WHAT IS REQUIRED> Print this span of the material below exactly: the line with "SAVE THE DATE - ÅRETS JULSHOW", the line with "2024-09-11 10:13", and every line between them, but nothing else.

PROVIDED RECORDS>
━━━━━━━━━━

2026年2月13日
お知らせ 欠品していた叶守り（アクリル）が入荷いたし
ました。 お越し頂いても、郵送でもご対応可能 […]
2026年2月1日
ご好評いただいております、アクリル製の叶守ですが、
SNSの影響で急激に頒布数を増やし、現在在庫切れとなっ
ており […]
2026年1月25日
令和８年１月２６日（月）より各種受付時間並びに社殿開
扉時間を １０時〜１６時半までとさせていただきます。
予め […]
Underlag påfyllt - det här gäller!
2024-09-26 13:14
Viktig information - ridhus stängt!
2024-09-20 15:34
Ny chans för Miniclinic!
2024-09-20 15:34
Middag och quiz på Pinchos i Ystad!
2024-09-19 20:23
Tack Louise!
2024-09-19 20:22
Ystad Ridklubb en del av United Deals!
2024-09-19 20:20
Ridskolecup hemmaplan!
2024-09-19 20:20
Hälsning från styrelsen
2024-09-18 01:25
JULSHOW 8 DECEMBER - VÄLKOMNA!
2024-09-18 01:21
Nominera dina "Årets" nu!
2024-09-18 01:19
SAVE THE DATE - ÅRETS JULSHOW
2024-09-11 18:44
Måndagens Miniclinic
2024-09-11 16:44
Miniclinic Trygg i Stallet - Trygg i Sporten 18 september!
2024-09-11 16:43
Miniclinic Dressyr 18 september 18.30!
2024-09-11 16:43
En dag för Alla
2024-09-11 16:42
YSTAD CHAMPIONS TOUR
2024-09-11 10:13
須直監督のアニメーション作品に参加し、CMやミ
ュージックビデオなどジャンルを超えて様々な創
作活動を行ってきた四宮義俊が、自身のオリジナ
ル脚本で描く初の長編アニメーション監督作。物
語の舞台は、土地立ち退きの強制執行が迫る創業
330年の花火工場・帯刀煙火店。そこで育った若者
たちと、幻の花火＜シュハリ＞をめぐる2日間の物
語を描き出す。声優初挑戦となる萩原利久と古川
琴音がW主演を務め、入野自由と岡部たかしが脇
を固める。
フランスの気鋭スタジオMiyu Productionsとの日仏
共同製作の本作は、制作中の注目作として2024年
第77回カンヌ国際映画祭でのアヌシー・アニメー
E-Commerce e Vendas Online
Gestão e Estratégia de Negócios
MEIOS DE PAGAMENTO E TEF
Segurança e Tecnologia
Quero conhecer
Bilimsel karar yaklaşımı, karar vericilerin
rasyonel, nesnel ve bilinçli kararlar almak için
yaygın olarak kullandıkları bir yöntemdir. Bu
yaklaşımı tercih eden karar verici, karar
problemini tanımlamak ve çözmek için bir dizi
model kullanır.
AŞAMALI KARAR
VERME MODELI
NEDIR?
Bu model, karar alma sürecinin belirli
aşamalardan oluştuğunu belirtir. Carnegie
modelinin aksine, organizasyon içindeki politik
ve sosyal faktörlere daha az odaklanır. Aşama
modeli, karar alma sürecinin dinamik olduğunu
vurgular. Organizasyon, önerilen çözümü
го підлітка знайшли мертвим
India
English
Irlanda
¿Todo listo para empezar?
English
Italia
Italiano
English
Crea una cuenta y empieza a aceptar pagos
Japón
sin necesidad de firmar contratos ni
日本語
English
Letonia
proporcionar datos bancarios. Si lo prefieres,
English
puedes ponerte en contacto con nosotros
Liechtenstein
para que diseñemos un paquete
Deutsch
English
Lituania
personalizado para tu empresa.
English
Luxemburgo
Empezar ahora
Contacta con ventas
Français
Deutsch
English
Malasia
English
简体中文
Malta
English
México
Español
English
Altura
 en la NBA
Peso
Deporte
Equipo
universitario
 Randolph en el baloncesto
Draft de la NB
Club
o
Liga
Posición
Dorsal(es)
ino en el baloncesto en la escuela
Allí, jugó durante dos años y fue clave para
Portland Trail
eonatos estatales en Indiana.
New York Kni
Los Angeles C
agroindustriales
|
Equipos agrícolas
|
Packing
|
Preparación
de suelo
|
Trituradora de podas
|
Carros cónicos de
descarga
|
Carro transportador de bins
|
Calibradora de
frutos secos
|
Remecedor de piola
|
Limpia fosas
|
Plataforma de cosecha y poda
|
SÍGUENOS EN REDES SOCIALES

━━━━━━━━━━

SOLUTION TO THE EXERCISE>
SAVE THE DATE - ÅRETS JULSHOW
2024-09-11 18:44
Måndagens Miniclinic
2024-09-11 16:44
Miniclinic Trygg i Stallet - Trygg i Sporten 18 september!
2024-09-11 16:43
Miniclinic Dressyr 18 september 18.30!
2024-09-11 16:43
En dag för Alla
2024-09-11 16:42
YSTAD CHAMPIONS TOUR
2024-09-11 10:13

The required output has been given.